Traditionally, the federal government has focused its wildfire spending on suppression at the expense of prevention. The Interior Department and Forest Service are even allowed to unilaterally move money from any of its programs, including fire prevention, to fund more urgent suppression efforts.

"When you combine the effects of climate change with the profound negligence of the federal government in terms of managing its national forests, these places are profound dangers to our communities and to our economy," Bennet said.

Local fire officials in California and elsewhere in the West have viewed the federal government as a poor partner in combating wildfires, largely because it has left the Forest Service underfunded.

"It's very frustrating considering they own over half of the forest land in the state and they're just not putting up the effort to provide the resources needed," said Ken Pimlott, a retired chief of the California Department of Forestry and Fire Protection. "The investments, the money they're getting and the commitments from the federal government have been woefully inadequate."

While prevention requires more upfront spending, advocates say it is a better economic deal. According to Bennet, fighting fire costs an average of $50,000 per acre. But fire mitigation is a bargain at $1,500 per acre.

And the need is dire: 1 in 8 acres in California burned over the last decade, Pimlott said, citing Cal Fire statistics.

According to estimates by Resources for the Future, the $14 billion could address about 25 million acres, or about half of the nation's wildfire treatment backlog on federal and non-federal land.

The bill puts an emphasis on the transition areas between wildlands and concentrated human populations, which are particularly susceptible to deadly fire, as seen in the 2018 Camp fire.

In addition to the mitigation money, there is $2 billion to support local governments' forest restoration and resilience projects on non-federal lands and another $1 billion for their wildfire protection plans, such as purchasing firefighting equipment and conducting training. Another $1.8 billion would go toward vegetation management, such as prescribed burns or restoring the habitat.

If the wildfire efforts are ultimately included in the bill, the government agencies responsible for implementing them will be asked to quickly scale up on the manpower and tools needed to complete the work.

Advocates like Bartuska are eager to see the agencies strategically use the funding for large projects where they can have a meaningful impact instead of dropping small amounts in many different places.

"There may be some areas that need greater intensity," Bartuska said. The highest priority, she said, should be areas of forests that threaten human populations, followed by watersheds that supply water to other communities.

The projects are likely to face scrutiny from environmental groups worried that hazardous fuels reduction will open the door to more commercial logging.

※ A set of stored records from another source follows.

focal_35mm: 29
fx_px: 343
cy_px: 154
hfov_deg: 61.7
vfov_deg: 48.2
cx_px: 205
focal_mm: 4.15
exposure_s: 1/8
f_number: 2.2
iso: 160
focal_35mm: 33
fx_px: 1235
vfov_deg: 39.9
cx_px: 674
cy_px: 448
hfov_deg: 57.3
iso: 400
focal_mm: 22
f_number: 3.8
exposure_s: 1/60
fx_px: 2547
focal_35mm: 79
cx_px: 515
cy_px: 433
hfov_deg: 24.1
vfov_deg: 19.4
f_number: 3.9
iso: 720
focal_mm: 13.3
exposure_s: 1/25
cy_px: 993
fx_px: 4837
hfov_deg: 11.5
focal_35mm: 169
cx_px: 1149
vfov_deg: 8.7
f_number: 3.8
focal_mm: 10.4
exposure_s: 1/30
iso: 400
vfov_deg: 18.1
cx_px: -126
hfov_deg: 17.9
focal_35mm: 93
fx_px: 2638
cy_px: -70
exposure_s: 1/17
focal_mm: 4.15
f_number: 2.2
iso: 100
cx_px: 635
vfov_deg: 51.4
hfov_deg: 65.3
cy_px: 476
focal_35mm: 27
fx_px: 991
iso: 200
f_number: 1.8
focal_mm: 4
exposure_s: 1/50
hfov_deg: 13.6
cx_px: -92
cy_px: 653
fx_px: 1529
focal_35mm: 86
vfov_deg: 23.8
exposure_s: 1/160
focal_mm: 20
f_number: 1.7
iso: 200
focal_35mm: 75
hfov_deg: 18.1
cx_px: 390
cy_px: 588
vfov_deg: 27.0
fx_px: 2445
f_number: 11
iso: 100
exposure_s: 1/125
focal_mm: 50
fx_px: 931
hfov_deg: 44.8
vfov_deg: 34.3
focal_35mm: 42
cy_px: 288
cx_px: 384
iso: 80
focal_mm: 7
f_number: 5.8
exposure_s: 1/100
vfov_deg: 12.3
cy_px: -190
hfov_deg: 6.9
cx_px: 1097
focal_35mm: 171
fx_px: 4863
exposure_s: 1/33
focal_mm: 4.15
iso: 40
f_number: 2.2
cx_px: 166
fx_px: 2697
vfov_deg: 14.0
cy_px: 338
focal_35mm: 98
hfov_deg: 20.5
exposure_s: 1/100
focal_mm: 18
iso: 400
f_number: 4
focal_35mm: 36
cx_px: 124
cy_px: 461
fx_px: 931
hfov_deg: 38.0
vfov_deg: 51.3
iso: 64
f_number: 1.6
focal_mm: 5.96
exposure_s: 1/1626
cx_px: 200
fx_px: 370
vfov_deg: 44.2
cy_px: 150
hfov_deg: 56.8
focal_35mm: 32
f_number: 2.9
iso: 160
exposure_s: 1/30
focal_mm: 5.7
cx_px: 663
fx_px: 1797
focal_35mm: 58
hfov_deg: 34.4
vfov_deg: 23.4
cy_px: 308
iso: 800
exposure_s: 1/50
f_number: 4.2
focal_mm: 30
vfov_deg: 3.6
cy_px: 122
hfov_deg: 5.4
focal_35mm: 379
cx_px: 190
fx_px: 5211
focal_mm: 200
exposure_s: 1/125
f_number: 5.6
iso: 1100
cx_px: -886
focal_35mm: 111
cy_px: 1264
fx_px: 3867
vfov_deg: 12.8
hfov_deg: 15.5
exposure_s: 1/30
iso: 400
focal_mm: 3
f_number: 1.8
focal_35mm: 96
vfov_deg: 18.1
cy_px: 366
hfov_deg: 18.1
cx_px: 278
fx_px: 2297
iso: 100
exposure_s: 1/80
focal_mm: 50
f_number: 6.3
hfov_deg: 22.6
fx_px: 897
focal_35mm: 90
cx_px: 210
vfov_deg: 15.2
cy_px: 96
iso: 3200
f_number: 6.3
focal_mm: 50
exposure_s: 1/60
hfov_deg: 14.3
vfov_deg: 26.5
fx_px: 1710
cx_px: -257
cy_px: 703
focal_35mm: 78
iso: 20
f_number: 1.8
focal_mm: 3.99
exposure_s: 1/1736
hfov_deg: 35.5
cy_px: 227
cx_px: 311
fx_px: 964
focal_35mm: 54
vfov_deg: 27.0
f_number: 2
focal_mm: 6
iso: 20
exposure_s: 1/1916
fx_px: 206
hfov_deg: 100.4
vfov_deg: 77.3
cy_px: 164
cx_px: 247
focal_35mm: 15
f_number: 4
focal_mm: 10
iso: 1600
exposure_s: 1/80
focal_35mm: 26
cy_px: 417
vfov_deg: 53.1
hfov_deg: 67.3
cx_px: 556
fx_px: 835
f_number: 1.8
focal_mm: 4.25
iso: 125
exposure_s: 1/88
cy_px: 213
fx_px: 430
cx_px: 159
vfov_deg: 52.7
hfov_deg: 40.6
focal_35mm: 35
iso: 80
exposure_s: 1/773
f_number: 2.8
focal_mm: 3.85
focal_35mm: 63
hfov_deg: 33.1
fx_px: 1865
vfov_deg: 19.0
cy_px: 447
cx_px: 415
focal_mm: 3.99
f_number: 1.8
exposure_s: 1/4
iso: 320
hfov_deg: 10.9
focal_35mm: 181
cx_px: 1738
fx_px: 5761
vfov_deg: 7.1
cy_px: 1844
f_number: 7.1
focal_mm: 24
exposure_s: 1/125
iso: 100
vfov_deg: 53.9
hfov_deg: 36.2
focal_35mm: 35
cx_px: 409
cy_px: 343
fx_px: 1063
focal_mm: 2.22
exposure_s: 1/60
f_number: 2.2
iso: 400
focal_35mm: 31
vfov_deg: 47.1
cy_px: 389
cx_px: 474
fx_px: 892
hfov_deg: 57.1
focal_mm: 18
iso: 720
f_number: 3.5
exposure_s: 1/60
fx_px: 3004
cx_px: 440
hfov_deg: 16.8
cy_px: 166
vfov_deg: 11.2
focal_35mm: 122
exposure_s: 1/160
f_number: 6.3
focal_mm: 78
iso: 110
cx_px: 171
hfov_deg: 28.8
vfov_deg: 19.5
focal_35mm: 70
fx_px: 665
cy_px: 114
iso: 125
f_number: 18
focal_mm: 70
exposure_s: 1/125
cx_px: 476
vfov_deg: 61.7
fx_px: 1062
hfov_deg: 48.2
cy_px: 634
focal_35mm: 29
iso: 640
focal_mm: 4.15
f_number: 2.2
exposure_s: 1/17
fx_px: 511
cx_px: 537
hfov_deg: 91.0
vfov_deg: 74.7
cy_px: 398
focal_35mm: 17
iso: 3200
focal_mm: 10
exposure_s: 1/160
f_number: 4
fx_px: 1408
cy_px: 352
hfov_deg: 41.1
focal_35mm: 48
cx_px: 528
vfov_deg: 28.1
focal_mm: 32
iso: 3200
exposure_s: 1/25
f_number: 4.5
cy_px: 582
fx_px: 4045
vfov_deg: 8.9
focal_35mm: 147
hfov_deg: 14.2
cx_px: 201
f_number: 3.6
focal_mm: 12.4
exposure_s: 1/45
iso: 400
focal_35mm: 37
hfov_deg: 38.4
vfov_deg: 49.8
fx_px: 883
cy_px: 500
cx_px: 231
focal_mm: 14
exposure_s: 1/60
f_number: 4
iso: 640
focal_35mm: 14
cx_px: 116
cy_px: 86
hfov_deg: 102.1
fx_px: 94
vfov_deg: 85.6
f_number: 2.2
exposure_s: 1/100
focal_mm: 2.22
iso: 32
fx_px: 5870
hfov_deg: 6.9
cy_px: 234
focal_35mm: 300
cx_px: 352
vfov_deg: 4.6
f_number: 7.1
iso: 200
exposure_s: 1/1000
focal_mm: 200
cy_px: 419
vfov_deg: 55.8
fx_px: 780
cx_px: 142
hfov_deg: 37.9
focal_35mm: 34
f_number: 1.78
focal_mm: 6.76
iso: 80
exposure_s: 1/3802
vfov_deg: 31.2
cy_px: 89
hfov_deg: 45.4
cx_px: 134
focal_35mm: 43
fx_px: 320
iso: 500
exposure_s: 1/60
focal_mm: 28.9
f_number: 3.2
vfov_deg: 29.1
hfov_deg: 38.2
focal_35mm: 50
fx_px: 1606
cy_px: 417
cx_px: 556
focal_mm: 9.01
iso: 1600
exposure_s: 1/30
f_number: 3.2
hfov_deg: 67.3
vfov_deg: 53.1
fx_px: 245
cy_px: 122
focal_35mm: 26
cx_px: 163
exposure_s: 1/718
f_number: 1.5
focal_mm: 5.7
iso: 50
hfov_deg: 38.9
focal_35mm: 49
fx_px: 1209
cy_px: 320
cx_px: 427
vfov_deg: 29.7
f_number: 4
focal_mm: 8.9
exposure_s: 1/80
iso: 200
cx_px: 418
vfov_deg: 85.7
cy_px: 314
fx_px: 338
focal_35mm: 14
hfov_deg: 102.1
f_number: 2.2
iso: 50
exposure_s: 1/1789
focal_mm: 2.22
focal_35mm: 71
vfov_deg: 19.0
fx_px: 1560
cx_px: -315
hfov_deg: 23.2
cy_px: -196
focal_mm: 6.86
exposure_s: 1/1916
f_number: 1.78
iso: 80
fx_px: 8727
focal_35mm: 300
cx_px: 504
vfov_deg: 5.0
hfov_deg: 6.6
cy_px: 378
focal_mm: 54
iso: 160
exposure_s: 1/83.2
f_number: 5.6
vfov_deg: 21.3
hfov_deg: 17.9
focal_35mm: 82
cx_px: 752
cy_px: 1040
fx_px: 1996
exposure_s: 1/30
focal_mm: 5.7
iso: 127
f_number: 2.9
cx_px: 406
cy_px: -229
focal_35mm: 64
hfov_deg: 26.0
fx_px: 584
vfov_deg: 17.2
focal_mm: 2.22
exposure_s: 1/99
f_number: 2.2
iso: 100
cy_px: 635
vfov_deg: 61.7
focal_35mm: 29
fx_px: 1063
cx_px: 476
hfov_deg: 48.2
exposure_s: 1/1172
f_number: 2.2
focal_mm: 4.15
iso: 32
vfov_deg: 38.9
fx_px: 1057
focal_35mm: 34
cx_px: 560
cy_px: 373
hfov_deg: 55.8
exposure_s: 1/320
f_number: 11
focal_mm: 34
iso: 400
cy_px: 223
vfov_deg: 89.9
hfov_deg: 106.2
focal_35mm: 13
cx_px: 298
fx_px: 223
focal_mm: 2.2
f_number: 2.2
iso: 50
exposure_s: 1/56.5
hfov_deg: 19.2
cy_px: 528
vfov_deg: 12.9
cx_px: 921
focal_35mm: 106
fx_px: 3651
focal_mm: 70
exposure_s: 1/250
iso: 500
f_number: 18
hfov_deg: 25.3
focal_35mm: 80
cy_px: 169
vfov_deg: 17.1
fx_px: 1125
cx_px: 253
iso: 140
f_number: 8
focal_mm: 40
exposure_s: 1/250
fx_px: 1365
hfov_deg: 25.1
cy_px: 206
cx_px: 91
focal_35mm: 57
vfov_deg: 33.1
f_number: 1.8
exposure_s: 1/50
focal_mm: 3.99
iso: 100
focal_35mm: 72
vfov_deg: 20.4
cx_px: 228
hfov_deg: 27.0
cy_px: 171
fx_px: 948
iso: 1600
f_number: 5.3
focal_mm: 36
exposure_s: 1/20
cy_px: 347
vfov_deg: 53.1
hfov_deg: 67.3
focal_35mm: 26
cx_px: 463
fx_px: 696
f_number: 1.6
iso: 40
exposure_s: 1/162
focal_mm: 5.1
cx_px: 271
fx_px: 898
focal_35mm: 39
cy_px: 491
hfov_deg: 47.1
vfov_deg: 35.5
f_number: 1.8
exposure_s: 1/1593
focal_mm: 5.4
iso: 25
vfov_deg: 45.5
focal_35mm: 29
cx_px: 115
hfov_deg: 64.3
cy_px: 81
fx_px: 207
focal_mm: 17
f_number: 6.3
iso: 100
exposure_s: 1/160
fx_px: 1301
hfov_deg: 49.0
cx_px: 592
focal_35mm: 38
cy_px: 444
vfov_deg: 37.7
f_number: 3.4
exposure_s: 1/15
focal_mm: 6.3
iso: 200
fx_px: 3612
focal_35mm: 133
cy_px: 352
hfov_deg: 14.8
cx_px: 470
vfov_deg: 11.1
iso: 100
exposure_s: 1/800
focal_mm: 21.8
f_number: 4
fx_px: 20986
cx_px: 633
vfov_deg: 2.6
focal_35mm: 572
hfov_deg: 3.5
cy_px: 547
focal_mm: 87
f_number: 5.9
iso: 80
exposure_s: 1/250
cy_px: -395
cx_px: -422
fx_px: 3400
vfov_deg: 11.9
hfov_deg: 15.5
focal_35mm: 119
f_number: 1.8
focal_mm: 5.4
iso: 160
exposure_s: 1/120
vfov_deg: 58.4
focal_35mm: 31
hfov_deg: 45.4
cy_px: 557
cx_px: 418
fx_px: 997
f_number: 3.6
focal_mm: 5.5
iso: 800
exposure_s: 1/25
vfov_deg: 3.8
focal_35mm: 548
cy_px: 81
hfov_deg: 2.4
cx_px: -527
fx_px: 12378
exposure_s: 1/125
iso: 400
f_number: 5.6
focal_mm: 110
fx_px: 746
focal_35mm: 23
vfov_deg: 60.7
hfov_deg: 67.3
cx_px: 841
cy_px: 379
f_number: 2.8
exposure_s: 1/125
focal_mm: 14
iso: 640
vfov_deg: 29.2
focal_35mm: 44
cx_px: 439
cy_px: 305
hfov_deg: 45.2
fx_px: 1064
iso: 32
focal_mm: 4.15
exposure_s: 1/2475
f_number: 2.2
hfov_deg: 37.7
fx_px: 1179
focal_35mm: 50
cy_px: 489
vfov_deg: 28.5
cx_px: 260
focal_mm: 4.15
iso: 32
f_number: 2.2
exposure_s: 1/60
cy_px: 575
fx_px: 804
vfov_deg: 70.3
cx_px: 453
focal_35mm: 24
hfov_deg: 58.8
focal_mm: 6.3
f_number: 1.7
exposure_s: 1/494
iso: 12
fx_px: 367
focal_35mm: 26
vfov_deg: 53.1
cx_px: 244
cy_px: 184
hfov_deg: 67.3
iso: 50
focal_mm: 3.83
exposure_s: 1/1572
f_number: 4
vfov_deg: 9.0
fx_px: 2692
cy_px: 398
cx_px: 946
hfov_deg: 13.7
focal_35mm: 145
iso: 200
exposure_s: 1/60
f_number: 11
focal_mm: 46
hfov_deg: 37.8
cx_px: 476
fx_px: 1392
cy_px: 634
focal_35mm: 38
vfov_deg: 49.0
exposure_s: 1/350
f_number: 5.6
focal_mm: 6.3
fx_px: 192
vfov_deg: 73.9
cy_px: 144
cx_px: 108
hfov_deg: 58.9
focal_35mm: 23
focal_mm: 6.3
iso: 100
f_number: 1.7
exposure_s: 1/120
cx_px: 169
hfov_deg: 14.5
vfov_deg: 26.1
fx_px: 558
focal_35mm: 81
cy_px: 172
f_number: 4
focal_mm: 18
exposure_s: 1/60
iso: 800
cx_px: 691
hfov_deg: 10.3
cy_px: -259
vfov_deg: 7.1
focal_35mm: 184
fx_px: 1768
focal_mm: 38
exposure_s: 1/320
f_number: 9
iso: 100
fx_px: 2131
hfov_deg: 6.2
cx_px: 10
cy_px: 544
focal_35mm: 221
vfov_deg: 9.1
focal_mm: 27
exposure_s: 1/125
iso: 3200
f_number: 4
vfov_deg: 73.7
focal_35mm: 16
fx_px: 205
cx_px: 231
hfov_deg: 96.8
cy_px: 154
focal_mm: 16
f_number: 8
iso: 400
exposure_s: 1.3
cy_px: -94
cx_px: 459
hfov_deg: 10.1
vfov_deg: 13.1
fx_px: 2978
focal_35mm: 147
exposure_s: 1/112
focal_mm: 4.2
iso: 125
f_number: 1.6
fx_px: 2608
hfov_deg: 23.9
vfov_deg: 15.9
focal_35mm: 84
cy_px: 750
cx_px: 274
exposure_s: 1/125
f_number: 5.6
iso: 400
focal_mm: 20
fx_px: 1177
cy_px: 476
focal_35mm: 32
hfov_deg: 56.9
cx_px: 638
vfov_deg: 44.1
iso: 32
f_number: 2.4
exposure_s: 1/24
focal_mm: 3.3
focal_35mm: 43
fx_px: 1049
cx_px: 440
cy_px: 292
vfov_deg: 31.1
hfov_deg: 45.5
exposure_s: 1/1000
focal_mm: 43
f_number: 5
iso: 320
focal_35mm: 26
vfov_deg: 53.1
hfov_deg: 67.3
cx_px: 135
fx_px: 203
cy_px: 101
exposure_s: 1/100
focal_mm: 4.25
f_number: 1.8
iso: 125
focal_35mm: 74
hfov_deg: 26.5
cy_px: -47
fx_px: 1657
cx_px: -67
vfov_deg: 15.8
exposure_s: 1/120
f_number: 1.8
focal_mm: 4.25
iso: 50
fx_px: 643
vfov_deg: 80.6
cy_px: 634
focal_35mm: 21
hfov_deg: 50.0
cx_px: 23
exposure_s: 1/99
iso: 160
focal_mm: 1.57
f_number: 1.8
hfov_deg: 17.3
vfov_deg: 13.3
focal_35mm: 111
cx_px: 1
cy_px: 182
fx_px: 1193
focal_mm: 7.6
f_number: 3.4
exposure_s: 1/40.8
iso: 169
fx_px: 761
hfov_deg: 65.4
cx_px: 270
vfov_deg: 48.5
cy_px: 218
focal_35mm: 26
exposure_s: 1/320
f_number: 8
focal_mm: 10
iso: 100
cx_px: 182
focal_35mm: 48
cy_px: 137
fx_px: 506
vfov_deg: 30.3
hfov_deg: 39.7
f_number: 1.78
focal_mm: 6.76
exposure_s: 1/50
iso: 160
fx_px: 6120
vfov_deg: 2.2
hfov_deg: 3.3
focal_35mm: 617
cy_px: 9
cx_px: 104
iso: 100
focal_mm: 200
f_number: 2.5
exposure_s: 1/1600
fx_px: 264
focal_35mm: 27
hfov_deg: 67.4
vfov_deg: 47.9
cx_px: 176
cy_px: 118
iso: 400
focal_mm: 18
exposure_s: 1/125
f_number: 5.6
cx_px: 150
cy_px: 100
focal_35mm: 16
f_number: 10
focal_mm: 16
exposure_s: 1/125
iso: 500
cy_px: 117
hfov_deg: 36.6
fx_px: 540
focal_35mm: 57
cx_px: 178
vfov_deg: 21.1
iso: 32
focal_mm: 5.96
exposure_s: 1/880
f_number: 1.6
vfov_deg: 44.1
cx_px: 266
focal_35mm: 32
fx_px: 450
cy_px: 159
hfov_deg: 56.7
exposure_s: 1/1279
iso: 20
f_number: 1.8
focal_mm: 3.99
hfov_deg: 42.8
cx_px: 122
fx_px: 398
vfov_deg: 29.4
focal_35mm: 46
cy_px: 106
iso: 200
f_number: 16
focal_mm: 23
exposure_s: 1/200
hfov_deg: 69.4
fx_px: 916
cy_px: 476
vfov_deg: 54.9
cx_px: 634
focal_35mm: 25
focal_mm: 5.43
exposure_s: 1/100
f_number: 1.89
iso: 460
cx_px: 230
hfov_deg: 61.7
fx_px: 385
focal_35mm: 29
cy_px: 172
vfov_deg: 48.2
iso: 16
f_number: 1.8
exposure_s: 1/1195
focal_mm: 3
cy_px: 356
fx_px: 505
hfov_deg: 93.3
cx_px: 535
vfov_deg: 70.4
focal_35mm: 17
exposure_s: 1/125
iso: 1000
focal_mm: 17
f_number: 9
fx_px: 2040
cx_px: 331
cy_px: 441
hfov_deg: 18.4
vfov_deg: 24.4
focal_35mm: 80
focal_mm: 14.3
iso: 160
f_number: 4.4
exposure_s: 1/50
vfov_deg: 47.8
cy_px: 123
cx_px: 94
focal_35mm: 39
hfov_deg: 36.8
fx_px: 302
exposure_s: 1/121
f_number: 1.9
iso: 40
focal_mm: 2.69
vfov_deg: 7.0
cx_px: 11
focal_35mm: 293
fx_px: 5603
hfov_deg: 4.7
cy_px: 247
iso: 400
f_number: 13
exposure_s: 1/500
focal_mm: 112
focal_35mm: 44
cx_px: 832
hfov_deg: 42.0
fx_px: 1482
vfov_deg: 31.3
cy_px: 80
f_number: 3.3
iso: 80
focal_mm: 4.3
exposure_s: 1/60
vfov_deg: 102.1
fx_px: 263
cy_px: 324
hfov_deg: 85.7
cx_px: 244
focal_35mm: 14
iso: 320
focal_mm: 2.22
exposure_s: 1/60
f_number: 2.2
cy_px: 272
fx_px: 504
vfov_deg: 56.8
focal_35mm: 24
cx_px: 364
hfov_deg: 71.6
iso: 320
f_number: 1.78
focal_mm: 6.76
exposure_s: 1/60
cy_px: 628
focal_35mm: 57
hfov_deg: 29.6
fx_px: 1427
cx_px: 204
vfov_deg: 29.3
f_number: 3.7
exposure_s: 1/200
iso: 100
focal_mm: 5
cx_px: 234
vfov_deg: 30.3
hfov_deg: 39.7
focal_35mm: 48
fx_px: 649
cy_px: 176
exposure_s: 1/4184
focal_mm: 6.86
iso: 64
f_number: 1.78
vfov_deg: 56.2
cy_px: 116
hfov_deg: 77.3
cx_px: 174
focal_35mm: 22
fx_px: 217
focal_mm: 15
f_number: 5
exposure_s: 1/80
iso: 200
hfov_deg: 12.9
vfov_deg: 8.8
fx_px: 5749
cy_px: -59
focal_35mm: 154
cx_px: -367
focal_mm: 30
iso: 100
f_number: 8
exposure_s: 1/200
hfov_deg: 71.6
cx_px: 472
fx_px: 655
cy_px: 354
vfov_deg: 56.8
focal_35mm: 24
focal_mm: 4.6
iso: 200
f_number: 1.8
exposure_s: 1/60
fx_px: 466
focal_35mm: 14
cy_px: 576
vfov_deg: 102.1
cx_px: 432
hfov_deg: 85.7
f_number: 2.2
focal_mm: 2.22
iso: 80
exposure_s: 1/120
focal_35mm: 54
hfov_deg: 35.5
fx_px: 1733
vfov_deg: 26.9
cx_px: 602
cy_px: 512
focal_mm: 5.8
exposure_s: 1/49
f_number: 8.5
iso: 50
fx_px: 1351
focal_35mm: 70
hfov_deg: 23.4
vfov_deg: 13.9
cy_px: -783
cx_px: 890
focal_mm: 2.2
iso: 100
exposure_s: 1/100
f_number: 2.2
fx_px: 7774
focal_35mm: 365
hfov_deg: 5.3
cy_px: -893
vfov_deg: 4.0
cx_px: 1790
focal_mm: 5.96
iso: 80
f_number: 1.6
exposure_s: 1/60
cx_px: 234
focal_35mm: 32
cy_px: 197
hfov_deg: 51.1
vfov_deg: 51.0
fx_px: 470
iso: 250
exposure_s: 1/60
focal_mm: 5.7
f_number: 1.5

"The other side of this is we're really going to have to see oversight of how the money is spent, and I think it's in the interest of every California congressional representative to be on this," said Michael Wara, a senior research scholar at the Woods Institute for the Environment at Stanford.

The social spending and climate bill represents Congress' largest effort on wildfire prevention, but there are others.

The bipartisan infrastructure plan, which was approved by Congress and signed by President Joe Biden, includes $600 million to improve the federal firefighter workforce by increasing salaries and converting 1,000 seasonal positions to permanent positions.

The annual defense reauthorization bill, which has been approved by Congress each year for six decades, is expected to require the Defense Department to analyze whether civilian agencies can replicate an existing classified program that uses military satellites to track wildfires, according to an amendment authored by Sen. Alex Padilla, D-Calif.

A civilian model would circumvent the Defense Department's resistance to making the program permanent.

The House is also expected to take up a bill, authored by Rep. Zoe Lofgren, D-Calif., that would fund new research into the science of fires and smoke, such as creating better prediction models and improving building codes for fire-prone areas.